Lima landasan itu sudah sesuai dengan karakter PKS sehingga dapat memudahkan PKS dalam melangkah membangun bangsa, khususnya di Provinsi Lampung.
Hal ini disampaikan oleh tokoh adat dan budayawan Lampung, Rusli Syukur yang bergelar Pangiran Rajo Sepahit Lidah setelah dilantik menjadi Anggota Dewan Pakar PKS, Minggu (6/3/2022) di GSG AH Nasution Kantor DPTW PKS Lampung. Hal inilah yang menjadikan dirinya memutuskan untuk bergabung sebagai Dewan Pakar PKS, akunya
Rusli menambahkan, Ia mengamati langkah PKS Lampung yang memliki bidang khusus seni dan budaya, dan sangat peduli terhadap pelestarian kesenian budaya khsusnya Budaya Lampung, salah satunya dengan dipromosikannya dua simbol seni kebudayaan Lampung yakni Tari Tupping dan Kikat Lampung di perhelatan Rakerwil PKS Lampung 2022 .

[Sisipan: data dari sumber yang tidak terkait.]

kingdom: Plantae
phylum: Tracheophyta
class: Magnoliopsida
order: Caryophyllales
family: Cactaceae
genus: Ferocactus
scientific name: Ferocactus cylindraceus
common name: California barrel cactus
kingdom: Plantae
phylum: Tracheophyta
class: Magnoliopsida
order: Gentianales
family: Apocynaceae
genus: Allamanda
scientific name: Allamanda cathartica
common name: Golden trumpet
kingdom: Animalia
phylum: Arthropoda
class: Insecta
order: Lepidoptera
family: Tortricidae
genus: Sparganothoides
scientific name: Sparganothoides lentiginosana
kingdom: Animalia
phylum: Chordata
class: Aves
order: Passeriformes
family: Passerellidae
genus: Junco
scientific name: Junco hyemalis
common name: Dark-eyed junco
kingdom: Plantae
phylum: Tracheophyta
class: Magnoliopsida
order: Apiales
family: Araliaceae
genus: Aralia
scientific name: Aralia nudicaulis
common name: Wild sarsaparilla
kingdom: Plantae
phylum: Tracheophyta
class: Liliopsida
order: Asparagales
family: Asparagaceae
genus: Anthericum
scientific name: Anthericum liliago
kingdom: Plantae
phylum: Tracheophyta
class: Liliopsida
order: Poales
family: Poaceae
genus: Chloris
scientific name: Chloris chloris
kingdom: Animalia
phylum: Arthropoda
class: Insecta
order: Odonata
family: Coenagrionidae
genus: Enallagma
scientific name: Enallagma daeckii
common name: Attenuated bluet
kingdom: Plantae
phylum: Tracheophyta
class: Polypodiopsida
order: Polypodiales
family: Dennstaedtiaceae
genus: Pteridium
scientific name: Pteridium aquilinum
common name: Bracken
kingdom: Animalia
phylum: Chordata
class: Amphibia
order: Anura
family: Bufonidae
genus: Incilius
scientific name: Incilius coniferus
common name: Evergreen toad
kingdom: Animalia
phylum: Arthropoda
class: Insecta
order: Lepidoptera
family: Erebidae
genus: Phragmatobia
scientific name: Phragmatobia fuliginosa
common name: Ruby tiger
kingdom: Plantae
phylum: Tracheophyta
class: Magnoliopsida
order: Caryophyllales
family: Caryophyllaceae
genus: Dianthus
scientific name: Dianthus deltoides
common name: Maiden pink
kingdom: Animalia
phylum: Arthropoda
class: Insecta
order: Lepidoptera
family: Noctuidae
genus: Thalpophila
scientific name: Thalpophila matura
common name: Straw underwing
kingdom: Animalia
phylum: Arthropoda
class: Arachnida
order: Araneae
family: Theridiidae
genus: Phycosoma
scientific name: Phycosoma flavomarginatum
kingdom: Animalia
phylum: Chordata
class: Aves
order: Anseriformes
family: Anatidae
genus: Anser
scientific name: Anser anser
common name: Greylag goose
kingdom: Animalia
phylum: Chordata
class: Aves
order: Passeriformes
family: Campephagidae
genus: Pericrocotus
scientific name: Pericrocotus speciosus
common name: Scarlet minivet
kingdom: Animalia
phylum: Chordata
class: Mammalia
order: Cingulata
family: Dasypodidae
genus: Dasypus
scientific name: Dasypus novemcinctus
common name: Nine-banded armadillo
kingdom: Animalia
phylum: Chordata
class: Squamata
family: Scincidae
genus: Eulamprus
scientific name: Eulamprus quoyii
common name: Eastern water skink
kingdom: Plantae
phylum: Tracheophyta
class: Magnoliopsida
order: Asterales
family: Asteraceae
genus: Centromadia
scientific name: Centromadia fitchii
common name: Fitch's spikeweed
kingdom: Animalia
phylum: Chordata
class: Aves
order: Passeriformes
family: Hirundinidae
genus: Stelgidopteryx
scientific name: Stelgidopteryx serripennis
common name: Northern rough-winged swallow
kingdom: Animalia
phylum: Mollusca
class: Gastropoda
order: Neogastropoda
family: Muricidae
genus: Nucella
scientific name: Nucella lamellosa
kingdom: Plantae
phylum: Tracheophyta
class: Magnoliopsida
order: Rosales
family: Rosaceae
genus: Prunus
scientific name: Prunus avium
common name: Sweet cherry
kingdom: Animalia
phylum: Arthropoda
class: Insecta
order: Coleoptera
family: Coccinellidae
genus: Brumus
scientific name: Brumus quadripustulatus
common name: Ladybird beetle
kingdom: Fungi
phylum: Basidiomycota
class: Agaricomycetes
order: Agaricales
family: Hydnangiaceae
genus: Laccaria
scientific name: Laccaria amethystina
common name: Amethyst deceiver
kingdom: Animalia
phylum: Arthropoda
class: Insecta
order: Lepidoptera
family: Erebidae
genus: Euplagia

“Saya melihat PKS Lampung sekarang merajut tradisi kultural dalam membangun inspirasi. Untuk itu, diperlukan transformasi, yakni bagaimana PKS Lampung mendekatkan diri dengan nilai-nilai keluhuran tradisi, sedangkan dari sisi kolaborasi, yaitu bagaimana PKS Lampung terus berdekatan dengan budaya lokal. Kekayaan budaya ini yang harus kita kelola, kembangkan dan lestarikan menjadi suatu kekuatan untuk membangun Lampung bersama-sama,” jelasnya.
“PKS Lampung peduli terhadap budaya dan segala nilai-nilai tradisional yang semakin terkikis oleh terkaman arus globalisasi dan perkembangan teknologi informasi, karena itu kita hampir kehilangan karakter tradisinya,” ujarnya.